SUPPLIED INFORMATION:
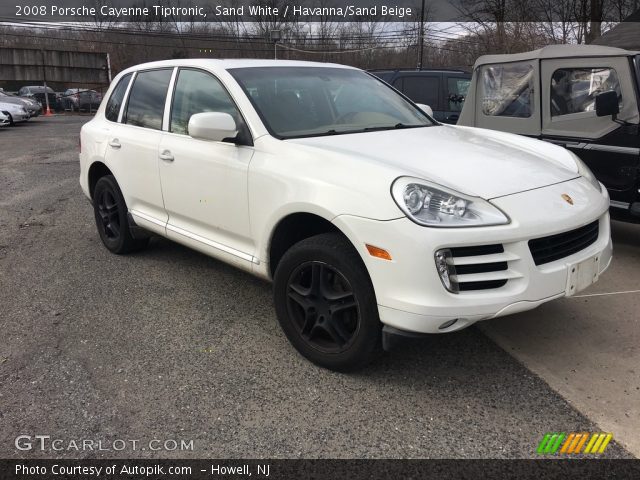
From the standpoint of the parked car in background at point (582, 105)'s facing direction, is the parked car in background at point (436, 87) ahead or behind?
behind

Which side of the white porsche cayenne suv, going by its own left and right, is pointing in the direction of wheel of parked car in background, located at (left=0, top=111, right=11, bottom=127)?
back

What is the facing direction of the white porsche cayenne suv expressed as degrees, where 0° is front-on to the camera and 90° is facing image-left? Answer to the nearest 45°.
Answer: approximately 315°

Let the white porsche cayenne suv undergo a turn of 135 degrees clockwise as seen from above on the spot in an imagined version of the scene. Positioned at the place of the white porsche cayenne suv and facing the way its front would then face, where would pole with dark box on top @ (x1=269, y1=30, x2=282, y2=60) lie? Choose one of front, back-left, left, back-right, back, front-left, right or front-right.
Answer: right

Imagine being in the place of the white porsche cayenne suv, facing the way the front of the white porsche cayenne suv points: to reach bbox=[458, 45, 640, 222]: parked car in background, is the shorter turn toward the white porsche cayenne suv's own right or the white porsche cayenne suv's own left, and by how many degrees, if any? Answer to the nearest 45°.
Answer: approximately 90° to the white porsche cayenne suv's own left

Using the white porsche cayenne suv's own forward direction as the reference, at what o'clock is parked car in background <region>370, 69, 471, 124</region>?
The parked car in background is roughly at 8 o'clock from the white porsche cayenne suv.

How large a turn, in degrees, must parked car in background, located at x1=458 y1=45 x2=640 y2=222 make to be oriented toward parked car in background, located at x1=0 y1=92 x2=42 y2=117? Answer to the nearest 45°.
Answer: approximately 180°

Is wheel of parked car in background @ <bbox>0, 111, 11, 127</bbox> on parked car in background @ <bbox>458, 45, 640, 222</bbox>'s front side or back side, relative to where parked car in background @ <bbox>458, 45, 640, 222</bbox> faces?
on the back side

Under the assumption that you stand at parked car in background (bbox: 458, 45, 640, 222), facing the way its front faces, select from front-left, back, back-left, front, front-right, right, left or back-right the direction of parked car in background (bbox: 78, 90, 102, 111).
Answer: back
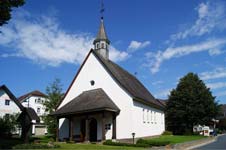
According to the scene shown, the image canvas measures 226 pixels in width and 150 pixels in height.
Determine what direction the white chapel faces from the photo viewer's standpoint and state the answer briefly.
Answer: facing the viewer and to the left of the viewer

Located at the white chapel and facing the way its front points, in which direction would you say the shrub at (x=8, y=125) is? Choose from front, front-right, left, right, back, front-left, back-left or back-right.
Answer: right
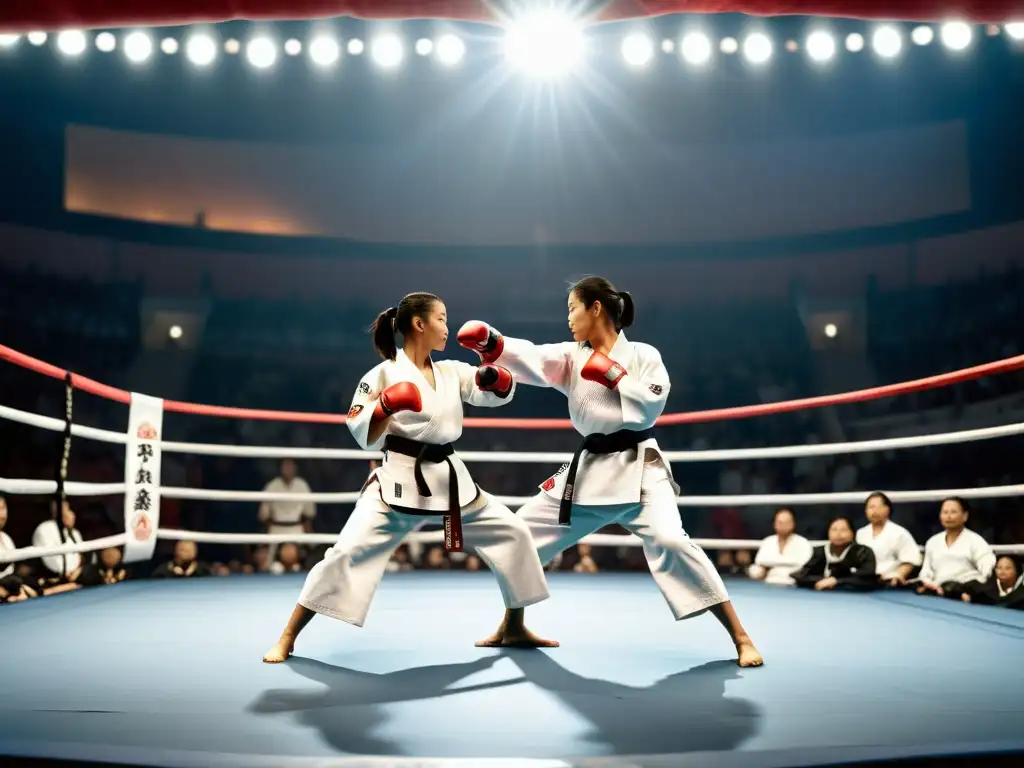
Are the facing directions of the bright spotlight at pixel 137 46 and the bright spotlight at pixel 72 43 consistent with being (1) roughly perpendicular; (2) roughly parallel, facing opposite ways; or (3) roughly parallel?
roughly parallel

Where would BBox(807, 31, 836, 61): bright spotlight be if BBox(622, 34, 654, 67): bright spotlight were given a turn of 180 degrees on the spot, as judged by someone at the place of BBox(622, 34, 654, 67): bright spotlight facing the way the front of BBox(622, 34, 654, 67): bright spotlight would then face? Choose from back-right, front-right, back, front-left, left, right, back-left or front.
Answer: right

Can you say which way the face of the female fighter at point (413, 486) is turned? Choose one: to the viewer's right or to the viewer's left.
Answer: to the viewer's right

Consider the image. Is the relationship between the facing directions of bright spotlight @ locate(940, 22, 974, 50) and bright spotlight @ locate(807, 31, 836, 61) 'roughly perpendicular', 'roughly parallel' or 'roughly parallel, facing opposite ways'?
roughly parallel

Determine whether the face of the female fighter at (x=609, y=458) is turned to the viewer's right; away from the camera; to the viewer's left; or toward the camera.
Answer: to the viewer's left

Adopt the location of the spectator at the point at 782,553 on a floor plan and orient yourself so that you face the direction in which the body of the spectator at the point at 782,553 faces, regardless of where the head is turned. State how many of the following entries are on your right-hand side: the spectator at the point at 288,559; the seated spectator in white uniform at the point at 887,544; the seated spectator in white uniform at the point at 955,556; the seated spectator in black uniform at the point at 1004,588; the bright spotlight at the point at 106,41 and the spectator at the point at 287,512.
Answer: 3

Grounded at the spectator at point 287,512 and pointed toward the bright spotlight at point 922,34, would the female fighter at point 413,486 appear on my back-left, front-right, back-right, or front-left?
front-right

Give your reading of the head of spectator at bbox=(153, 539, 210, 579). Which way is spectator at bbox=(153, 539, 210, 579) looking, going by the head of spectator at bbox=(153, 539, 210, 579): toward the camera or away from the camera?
toward the camera

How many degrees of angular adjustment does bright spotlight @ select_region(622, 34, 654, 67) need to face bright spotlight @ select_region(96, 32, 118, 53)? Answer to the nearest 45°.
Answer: approximately 90° to its right

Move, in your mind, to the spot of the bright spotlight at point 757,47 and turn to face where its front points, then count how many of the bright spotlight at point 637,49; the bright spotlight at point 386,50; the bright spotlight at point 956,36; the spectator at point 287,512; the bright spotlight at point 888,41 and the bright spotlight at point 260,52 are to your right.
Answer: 4

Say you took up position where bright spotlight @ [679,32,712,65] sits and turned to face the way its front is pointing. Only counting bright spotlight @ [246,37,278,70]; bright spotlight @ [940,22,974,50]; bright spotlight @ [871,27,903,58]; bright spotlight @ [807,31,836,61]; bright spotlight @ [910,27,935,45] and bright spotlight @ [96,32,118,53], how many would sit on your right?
2

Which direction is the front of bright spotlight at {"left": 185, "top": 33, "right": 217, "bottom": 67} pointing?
toward the camera

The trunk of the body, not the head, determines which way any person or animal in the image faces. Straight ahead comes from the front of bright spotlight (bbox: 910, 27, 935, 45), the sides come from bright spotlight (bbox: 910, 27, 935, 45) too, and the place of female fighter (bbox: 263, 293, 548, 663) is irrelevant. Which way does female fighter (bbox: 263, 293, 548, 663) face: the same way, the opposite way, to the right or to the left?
to the left

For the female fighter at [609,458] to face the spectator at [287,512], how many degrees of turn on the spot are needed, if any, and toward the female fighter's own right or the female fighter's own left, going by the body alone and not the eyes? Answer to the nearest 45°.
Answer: approximately 90° to the female fighter's own right

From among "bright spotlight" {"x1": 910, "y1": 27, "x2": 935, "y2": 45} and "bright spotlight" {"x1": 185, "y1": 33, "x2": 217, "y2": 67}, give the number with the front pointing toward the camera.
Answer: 2

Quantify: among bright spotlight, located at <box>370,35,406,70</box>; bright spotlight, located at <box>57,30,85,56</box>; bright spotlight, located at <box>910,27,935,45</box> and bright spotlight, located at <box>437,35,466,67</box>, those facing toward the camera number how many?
4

WHAT IS NEEDED: Reproduce the entire listing above verbatim, omitting the pictures.

RESULT:
From the standpoint of the parked car in background at point (582, 105)'s facing direction, is the parked car in background at point (436, 87) ahead or behind?
behind

Which side of the white porsche cayenne suv, going by its own left and right, is pointing in the direction of wheel of parked car in background, located at (left=0, top=111, right=11, bottom=127)?
back

What is the facing direction of the white porsche cayenne suv expressed as degrees, where 0° is front-on to the camera and 90° is facing image-left? Answer to the nearest 45°.
Answer: approximately 315°

Let the white porsche cayenne suv undergo a turn of 135 degrees clockwise as seen from above on the spot in an imagined version of the scene. Positioned at the place of the white porsche cayenne suv and facing the way its front would then face, where would pole with dark box on top @ (x1=269, y1=30, x2=282, y2=60) lie? Choose one of front, back-left, left, back-right, back, front-left, right or front-right.
Answer: right

Imagine being in the place of the white porsche cayenne suv, facing the way the front of the white porsche cayenne suv points: to reach bbox=[458, 45, 640, 222]: parked car in background, is the shorter turn toward the white porsche cayenne suv's own right or the white porsche cayenne suv's own left, and by how many degrees, if any? Answer to the nearest 45°.
Answer: approximately 90° to the white porsche cayenne suv's own left

Using the white porsche cayenne suv's own forward direction as the reference, at what o'clock is parked car in background <region>370, 69, 471, 124</region>?
The parked car in background is roughly at 8 o'clock from the white porsche cayenne suv.

How large a turn, in degrees, must parked car in background, located at x1=458 y1=45 x2=640 y2=222 make to be oriented toward parked car in background, located at x1=0 y1=92 x2=42 y2=117? Answer to the nearest 45°.
Answer: approximately 180°

Is wheel of parked car in background @ <bbox>0, 111, 11, 127</bbox> on parked car in background @ <bbox>458, 45, 640, 222</bbox>'s front side or back side, relative to where parked car in background @ <bbox>458, 45, 640, 222</bbox> faces?
on the back side

Under the assumption that you stand at parked car in background (bbox: 458, 45, 640, 222), facing the way its front faces, select from front-left, back, back-left, front, front-right, right, left or back-right the direction of parked car in background (bbox: 78, 90, 102, 111).
Answer: back
According to the scene shown, the image canvas measures 226 pixels in width and 150 pixels in height.
Determine what direction the white chapel faces from the photo viewer's standpoint and state the answer briefly.
Answer: facing the viewer and to the left of the viewer

Located at the white chapel and facing the way its front points, in which direction would you say the shrub at (x=8, y=125) is? Choose from front, front-right, left, right, back, front-left, back-left or back-right.
Answer: right
Are the facing directions of the bright spotlight at pixel 137 46 and the bright spotlight at pixel 72 43 consistent with being (1) roughly perpendicular; (2) roughly parallel, facing opposite ways; or (3) roughly parallel?
roughly parallel

Where would BBox(807, 31, 836, 61): bright spotlight be if BBox(622, 34, 654, 67): bright spotlight were given a turn of 180 degrees on the spot, as judged by someone at the place of BBox(622, 34, 654, 67): bright spotlight facing the way the front of BBox(622, 34, 654, 67): bright spotlight would then face? Choose from back-right, front-right, back, front-left, left, right, back-left or front.
Answer: right

Can you say which way the face of the female fighter at point (413, 486) is turned? Choose one: to the viewer's right or to the viewer's left.
Answer: to the viewer's right

Consider the image. Is the relationship between the facing directions of bright spotlight @ locate(940, 22, 974, 50) and bright spotlight @ locate(807, 31, 836, 61) 'roughly perpendicular', 'roughly parallel' or 'roughly parallel, facing opposite ways'?
roughly parallel

Determine whether the face of the female fighter at (x=609, y=458) is turned to the viewer's right; away from the camera; to the viewer's left; or toward the camera.
Answer: to the viewer's left

Adopt the location of the spectator at the point at 782,553 on a floor plan and orient yourself so that you face the direction in which the body of the spectator at the point at 782,553 faces, regardless of where the head is turned. State how many of the following entries are on your right-hand side: the spectator at the point at 288,559; the seated spectator in white uniform at the point at 887,544; the seated spectator in white uniform at the point at 955,556; the seated spectator in black uniform at the point at 1004,588; the bright spotlight at the point at 106,41 and the spectator at the point at 287,512.
Answer: 3

Grounded at the spectator at point 287,512 and pointed toward the bright spotlight at point 922,34, would the female fighter at point 413,486 appear on my back-left, front-right, back-right, or front-left?
front-right

Give your reading of the head of spectator at bbox=(153, 539, 210, 579). Which way is spectator at bbox=(153, 539, 210, 579) looking, going by the head of spectator at bbox=(153, 539, 210, 579): toward the camera or away from the camera?
toward the camera

How many degrees of angular adjustment does bright spotlight @ select_region(622, 34, 654, 67) need to face bright spotlight @ select_region(96, 32, 118, 53)? Answer to the nearest 45°.
Answer: approximately 90° to its right

Move, in your mind, to the spot of the bright spotlight at point 757,47 and turn to face where its front points, then count how many of the bright spotlight at point 637,49; the bright spotlight at point 386,50; the bright spotlight at point 956,36; the spectator at point 287,512; the bright spotlight at point 888,41 and the bright spotlight at point 260,52 are to your right.
Answer: 4

Say you took up position where bright spotlight @ [679,32,712,65] sits and turned to face the way its front is pointing. Only counting bright spotlight @ [246,37,278,70]; bright spotlight @ [940,22,974,50]; bright spotlight @ [871,27,903,58]; bright spotlight @ [807,31,836,61]; bright spotlight @ [910,27,935,45] and bright spotlight @ [96,32,118,53], how many would sit on your right?
2

Which direction is the front of bright spotlight at {"left": 185, "top": 33, "right": 217, "bottom": 67} pointing?
toward the camera

The trunk of the body, not the head, determines which way any person or animal in the image faces. Straight ahead comes from the front of bright spotlight (bbox: 910, 27, 935, 45), the sides come from bright spotlight (bbox: 910, 27, 935, 45) too, and the place of female fighter (bbox: 263, 293, 548, 663) is irrelevant. Which way does female fighter (bbox: 263, 293, 548, 663) face: the same way, the opposite way, to the right or to the left?
to the left

For the female fighter at [609,458] to face the spectator at [287,512], how many degrees of turn on the spot are needed, if any, and toward the female fighter's own right or the female fighter's own left, going by the body alone and not the eyes? Answer to the nearest 45°.
Answer: approximately 90° to the female fighter's own right

From among "bright spotlight" {"x1": 910, "y1": 27, "x2": 935, "y2": 45} and "bright spotlight" {"x1": 185, "y1": 33, "x2": 217, "y2": 67}, give the number with the front pointing toward the camera.
Answer: 2

Quantify: among bright spotlight, located at <box>370,35,406,70</box>; bright spotlight, located at <box>57,30,85,56</box>; bright spotlight, located at <box>910,27,935,45</box> and bright spotlight, located at <box>437,35,466,67</box>, those facing toward the camera number how many?
4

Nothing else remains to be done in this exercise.